START RECORD SET

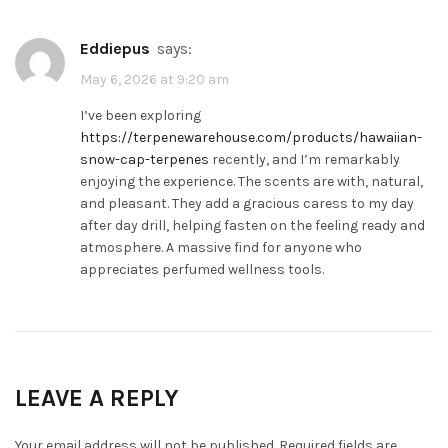
Eddiepus
says:
May 6, 2026 at 9:20 am
I’ve been exploring
https://terpenewarehouse.com/products/hawaiian-
snow-cap-terpenes
recently, and I’m remarkably
enjoying the experience. The scents are with, natural,
and pleasant. They add a gracious caress to my day
after day drill, helping fasten on the feeling ready and
atmosphere. A massive find for anyone who
appreciates perfumed wellness tools.
LEAVE A REPLY
Your email address will not be published.
Required fields are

END RECORD SET

*TASK TO COMPLETE*: With the line containing "Your email address will not be published." as the first and the final line of the records as the last, copy that span exactly and nothing more.

*TASK RESPONSE*:
Your email address will not be published.
Required fields are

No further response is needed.